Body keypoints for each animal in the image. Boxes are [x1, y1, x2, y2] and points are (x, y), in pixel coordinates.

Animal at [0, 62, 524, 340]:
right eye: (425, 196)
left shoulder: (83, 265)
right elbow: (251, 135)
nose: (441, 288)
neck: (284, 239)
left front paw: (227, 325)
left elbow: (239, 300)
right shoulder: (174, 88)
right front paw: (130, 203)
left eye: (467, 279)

========

# Action item
Which lines in the records contain the word "right"? Copy each one.

# Finished task
right eye: (425, 196)
right elbow: (251, 135)
right shoulder: (174, 88)
right front paw: (130, 203)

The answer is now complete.